Wickel

Wickel sind aus mehreren Lagen zusammengesetzt. Dabei wird das am Körper anliegende Innentuch aus mehreren Stofflagen gebildet und um den Körper beziehungsweise den Körperteil gewickelt. Danach folgt eine Umwicklung des Innentuchs mit einem trockenen und substanzfreien Außentuch. Bei Auflagen ist das Innentuch auf einen bestimmten Körperteil, beispielsweise die Brust, begrenzt. Das Innentuch wird in der Regel ebenfalls mit einem Außentuch befestigt, das um den betreffenden Körperteil gewickelt wird. Wickel und Auflagen lassen sich zudem noch in der Größe der Fläche oder ihrer Anwendung unterscheiden. So werden Wickel, bei denen mindestens die Hälfte des Körpers von mehreren Tuchschichten eingewickelt ist, als Packung und Brei- oder Pastenumschläge als Kataplasmen bezeichnet. Der Begriff Peloid beschreibt Pastenumschläge aus Moor-, Heil- oder Lehmerde, beispielsweise Fangopackungen. Kaltwasserwickel werden auch als Prießnitzwickel beschrieben, während Kneippwickel sowohl kalt, warm oder mit Substanzen angelegt werden können, aber einem bestimmten Aufbau mit drei Tüchern aus Leinen, Flanell und Wolle folgen

Wickel und Auflagen können aus verschiedenen Gründen eingesetzt werden. Warme und kalte Wickel dienen beispielsweise in der physikalischen Therapie dazu, einen Reiz zu setzen um die Durchblutung der Haut anzuregen und dadurch das Stoffwechselgeschehen an der betroffenen Stelle zu beeinflussen. Einige Wickel sollen über einen peripheren Reiz an anderer Stelle Spannungen ableiten, beispielsweise werden Fußsohlenauflagen bei Kopfschmerzen eingesetzt. Mit Substanzen wie Lehm, Tonerde, Heilkräuter oder Öle bestrichene Wickel und Auflagen sollen je nach spezifischer Wirkung der Substanz entsprechende Wirkstoffe über die Haut in den Körper einbringen. Neben diesen Wirkungsweise haben Wickel allgemein einen psychogene Effekt; der Betroffene erhält Aufmerksamkeit, fühlt sich geborgen und kommt zur Ruhe.

## Aufgabe
Gib aus dem Text über Wickel die Stelle wortgetreu wieder, die bei den Worten „Wickel und Auflagen können“ beginnt und nach den Worten „kommt zur Ruhe.“ endet.

## Extrahierte Zeilen
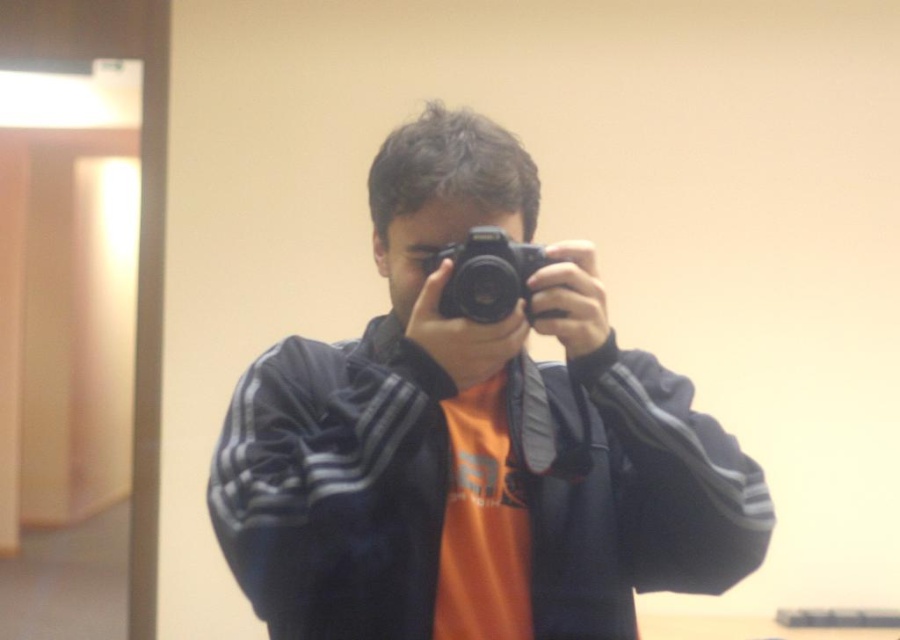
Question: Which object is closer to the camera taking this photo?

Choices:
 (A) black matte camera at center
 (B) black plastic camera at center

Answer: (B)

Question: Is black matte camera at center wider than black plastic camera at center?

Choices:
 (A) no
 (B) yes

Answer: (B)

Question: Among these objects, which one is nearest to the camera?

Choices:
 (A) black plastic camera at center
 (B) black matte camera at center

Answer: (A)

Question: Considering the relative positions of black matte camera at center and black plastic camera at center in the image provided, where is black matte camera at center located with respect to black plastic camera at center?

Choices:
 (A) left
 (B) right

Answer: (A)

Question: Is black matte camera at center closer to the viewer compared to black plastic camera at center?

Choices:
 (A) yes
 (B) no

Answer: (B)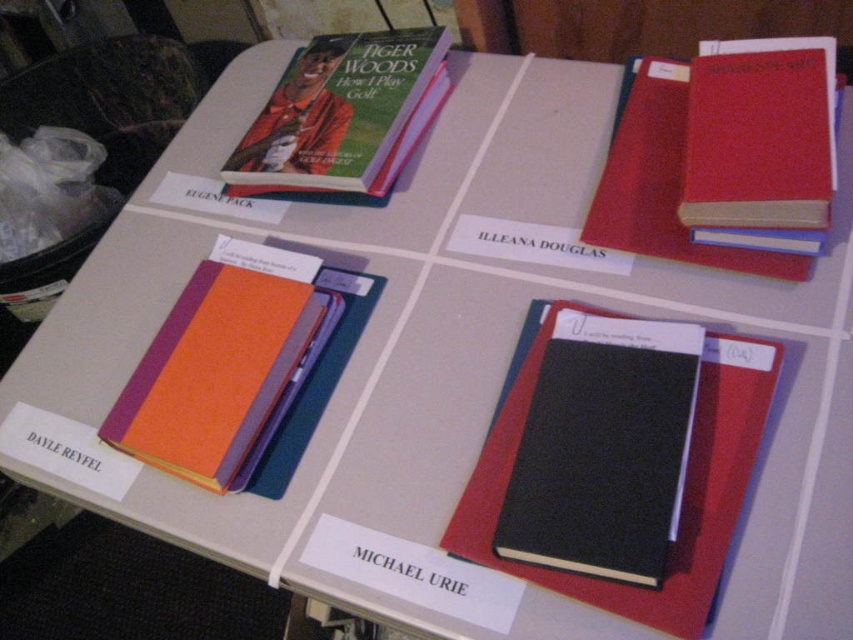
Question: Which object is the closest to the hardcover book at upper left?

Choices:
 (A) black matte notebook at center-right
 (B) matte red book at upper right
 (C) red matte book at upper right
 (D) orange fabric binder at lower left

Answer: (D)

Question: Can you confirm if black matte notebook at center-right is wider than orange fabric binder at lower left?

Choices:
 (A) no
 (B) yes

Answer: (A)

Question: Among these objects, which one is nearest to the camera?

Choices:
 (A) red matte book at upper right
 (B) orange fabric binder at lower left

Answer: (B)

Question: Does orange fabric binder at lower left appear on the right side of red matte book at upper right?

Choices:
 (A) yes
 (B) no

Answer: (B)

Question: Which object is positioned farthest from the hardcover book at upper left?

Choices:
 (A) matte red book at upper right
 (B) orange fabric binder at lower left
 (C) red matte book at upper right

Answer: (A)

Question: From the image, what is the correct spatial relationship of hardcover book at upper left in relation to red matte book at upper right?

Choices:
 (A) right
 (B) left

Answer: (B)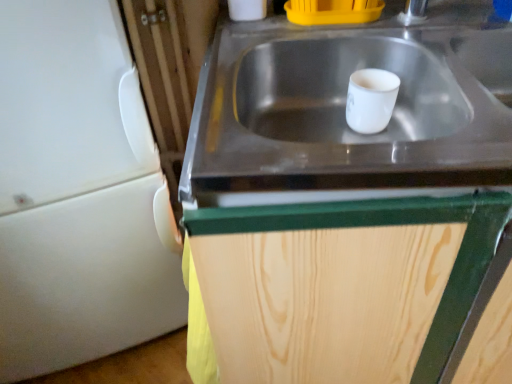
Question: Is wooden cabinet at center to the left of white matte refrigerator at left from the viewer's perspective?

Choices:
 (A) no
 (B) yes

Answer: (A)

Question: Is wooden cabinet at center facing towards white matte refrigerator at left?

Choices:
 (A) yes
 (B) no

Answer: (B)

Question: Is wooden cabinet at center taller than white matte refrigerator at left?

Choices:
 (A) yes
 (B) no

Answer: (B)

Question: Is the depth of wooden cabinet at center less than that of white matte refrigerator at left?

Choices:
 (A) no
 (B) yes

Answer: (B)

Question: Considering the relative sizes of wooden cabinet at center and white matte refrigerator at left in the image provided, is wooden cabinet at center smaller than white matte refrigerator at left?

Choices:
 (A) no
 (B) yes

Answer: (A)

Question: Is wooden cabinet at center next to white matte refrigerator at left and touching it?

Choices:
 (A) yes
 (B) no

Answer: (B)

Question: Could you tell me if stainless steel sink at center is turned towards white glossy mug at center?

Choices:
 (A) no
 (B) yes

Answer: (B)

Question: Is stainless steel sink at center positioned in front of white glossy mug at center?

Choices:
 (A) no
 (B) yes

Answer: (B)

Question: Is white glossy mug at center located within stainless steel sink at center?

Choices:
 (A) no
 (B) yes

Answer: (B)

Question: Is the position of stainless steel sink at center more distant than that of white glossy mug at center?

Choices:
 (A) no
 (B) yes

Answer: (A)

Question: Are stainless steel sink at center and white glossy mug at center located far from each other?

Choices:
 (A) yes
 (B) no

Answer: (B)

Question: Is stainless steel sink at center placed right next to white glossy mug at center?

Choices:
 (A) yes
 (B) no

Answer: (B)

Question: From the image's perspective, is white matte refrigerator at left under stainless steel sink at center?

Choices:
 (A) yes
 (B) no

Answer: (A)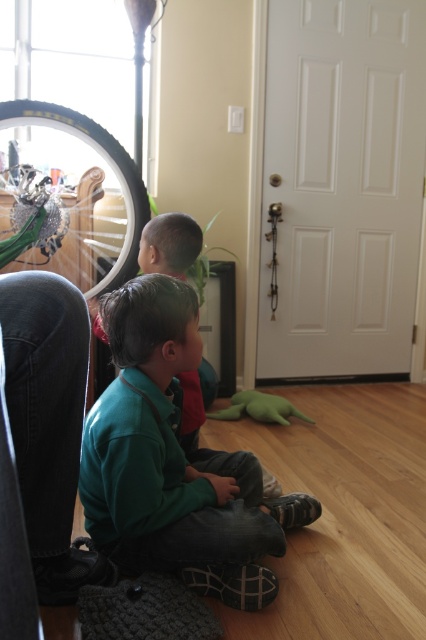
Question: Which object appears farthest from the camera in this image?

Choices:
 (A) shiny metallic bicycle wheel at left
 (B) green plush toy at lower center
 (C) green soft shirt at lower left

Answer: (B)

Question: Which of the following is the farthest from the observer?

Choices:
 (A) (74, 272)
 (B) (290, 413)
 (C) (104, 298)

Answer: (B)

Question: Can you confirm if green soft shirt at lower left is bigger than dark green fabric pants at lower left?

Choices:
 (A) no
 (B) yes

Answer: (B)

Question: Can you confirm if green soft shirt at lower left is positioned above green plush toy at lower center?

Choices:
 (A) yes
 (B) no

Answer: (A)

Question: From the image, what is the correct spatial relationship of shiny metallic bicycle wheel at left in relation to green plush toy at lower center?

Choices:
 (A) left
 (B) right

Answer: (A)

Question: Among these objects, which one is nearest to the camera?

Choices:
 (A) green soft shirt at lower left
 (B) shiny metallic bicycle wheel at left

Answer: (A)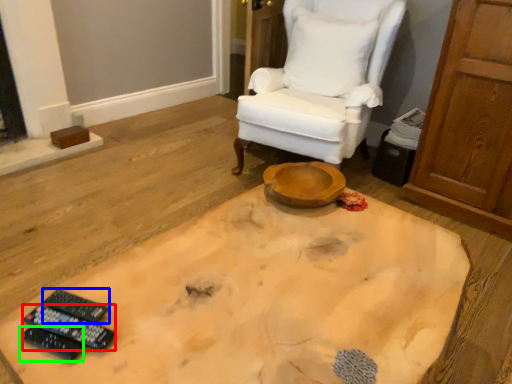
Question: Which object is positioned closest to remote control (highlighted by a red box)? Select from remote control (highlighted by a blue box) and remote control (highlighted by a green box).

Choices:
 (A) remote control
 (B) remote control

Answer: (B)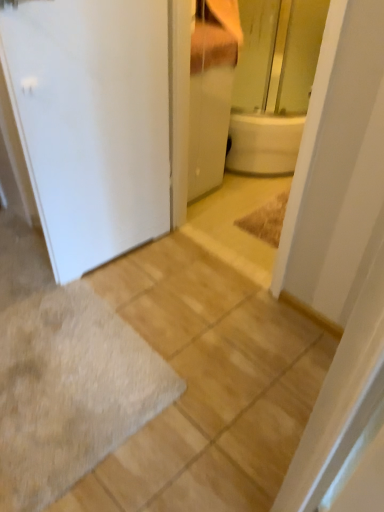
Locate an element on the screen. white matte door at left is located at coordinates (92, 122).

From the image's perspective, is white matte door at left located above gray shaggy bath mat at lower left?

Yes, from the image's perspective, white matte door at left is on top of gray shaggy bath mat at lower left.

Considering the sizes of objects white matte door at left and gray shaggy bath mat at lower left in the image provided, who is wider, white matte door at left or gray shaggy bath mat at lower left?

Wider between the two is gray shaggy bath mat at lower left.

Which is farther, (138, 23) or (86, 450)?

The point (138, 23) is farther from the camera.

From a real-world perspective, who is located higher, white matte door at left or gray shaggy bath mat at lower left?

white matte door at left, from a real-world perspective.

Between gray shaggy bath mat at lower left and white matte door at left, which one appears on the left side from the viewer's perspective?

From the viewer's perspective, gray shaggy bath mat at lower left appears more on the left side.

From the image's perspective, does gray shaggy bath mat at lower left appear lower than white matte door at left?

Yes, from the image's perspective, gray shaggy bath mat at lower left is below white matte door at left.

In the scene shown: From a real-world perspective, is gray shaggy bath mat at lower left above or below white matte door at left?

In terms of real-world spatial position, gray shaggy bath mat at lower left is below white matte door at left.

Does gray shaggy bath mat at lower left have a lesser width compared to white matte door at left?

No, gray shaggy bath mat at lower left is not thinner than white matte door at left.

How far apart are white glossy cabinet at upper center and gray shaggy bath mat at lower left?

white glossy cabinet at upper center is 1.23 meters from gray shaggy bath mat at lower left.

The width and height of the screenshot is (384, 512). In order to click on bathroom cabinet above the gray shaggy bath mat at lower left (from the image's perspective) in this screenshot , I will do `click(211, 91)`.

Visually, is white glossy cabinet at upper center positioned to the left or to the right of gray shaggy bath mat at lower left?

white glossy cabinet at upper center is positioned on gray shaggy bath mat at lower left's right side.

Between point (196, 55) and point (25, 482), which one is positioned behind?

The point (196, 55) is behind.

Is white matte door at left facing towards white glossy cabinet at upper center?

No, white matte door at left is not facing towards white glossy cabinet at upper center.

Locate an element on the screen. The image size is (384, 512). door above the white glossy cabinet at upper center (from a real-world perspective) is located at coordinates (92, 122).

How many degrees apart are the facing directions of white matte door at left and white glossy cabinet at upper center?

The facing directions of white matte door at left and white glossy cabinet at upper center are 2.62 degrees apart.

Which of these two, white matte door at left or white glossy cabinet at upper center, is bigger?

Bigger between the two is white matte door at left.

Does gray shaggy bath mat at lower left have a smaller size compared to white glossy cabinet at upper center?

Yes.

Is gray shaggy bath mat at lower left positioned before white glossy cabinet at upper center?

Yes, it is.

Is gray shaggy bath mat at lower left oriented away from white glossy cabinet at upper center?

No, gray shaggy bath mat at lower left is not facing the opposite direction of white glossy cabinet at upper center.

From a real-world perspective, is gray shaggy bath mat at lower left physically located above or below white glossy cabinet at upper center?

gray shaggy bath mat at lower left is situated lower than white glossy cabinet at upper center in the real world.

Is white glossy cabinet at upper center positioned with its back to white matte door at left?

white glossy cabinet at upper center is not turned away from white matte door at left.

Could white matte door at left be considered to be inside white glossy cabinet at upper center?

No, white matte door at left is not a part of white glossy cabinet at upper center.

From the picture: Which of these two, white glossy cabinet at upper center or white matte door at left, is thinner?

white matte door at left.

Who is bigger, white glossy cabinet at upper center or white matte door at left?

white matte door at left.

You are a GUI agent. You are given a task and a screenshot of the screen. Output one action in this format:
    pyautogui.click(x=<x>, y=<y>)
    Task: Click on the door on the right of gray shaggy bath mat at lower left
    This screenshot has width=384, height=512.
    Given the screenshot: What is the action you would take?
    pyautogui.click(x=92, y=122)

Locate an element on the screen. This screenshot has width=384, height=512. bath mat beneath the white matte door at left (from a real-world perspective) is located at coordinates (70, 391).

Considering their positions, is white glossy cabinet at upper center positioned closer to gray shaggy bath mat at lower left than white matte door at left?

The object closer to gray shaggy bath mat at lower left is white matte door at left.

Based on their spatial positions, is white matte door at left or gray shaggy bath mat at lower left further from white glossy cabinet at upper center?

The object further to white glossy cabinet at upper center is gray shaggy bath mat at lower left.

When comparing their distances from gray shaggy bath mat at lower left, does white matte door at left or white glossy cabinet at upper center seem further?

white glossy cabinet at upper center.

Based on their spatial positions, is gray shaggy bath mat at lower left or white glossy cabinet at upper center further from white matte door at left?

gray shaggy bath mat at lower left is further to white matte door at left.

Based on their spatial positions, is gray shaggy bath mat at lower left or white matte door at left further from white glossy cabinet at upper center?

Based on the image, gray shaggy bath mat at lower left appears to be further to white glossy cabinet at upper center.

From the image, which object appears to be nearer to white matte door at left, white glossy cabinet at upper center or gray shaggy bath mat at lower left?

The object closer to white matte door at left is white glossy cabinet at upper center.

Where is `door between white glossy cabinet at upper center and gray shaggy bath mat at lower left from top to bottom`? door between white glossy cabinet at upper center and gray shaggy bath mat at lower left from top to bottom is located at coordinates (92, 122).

## Antwort
Wickel und Auflagen können aus verschiedenen Gründen eingesetzt werden. Warme und kalte Wickel dienen beispielsweise in der physikalischen Therapie dazu, einen Reiz zu setzen um die Durchblutung der Haut anzuregen und dadurch das Stoffwechselgeschehen an der betroffenen Stelle zu beeinflussen. Einige Wickel sollen über einen peripheren Reiz an anderer Stelle Spannungen ableiten, beispielsweise werden Fußsohlenauflagen bei Kopfschmerzen eingesetzt. Mit Substanzen wie Lehm, Tonerde, Heilkräuter oder Öle bestrichene Wickel und Auflagen sollen je nach spezifischer Wirkung der Substanz entsprechende Wirkstoffe über die Haut in den Körper einbringen. Neben diesen Wirkungsweise haben Wickel allgemein einen psychogene Effekt; der Betroffene erhält Aufmerksamkeit, fühlt sich geborgen und kommt zur Ruhe.